▶ **What the task requires**:
Set down, character for character, everything in the records below from the line holding "G04 APERTURE END LIST*" down to the line holding "X65354Y-18504D01*", and no other line.
⁂
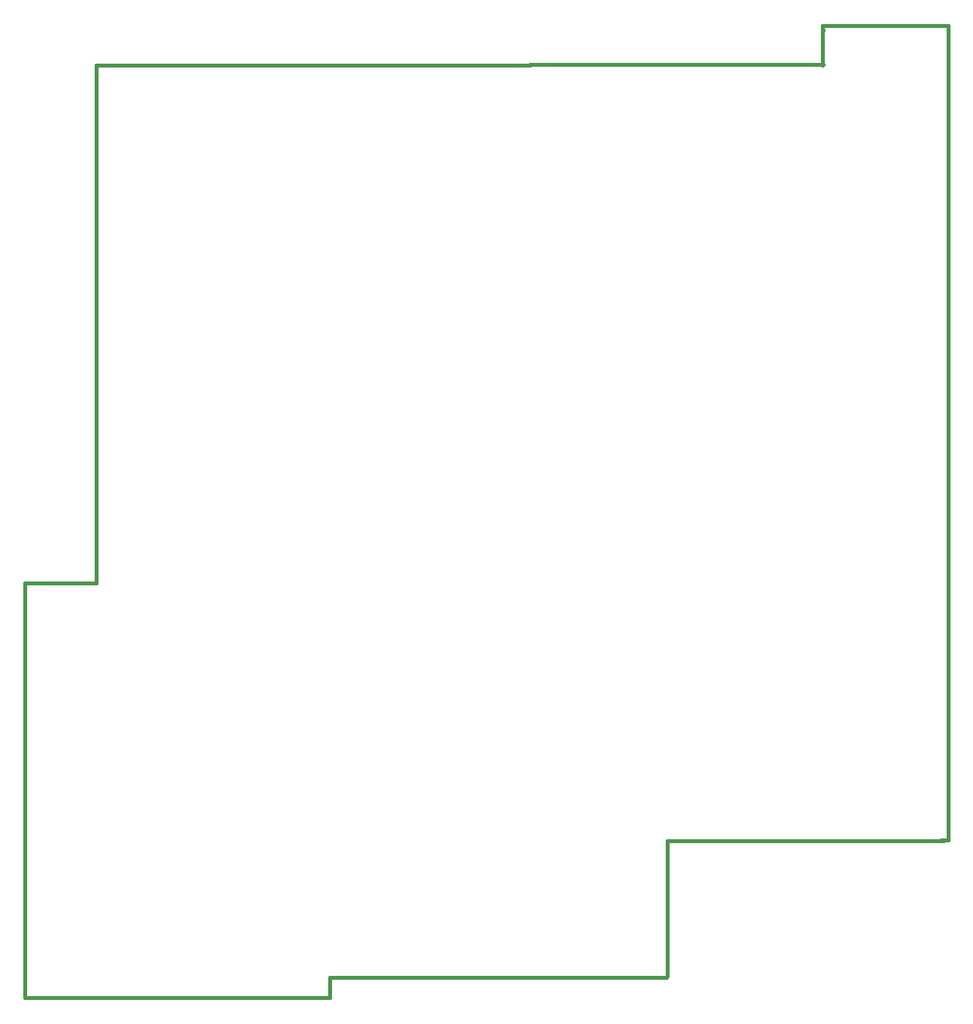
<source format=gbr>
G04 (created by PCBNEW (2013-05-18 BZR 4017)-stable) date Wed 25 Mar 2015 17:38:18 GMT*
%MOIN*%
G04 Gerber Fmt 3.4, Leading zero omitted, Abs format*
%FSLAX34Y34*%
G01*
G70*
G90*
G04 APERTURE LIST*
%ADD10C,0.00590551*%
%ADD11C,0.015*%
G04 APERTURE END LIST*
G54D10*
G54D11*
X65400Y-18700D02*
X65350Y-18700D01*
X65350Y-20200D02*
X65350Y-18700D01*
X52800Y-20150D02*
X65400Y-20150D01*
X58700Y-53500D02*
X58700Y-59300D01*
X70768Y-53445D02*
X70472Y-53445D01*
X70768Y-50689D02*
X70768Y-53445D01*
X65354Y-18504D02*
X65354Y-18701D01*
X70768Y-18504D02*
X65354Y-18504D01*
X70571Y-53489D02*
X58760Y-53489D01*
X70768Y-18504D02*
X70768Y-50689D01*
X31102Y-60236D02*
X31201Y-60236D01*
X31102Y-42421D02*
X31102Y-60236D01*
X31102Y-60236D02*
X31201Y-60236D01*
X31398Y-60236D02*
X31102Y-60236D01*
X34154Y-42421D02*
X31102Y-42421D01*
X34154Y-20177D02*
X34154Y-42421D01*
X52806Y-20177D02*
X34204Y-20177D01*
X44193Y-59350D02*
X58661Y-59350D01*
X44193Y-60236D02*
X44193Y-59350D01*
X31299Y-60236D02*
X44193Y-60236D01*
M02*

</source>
⁂
▶ **Solution for this problem**:
G04 APERTURE END LIST*
G54D10*
G54D11*
X65400Y-18700D02*
X65350Y-18700D01*
X65350Y-20200D02*
X65350Y-18700D01*
X52800Y-20150D02*
X65400Y-20150D01*
X58700Y-53500D02*
X58700Y-59300D01*
X70768Y-53445D02*
X70472Y-53445D01*
X70768Y-50689D02*
X70768Y-53445D01*
X65354Y-18504D02*
X65354Y-18701D01*
X70768Y-18504D02*
X65354Y-18504D01*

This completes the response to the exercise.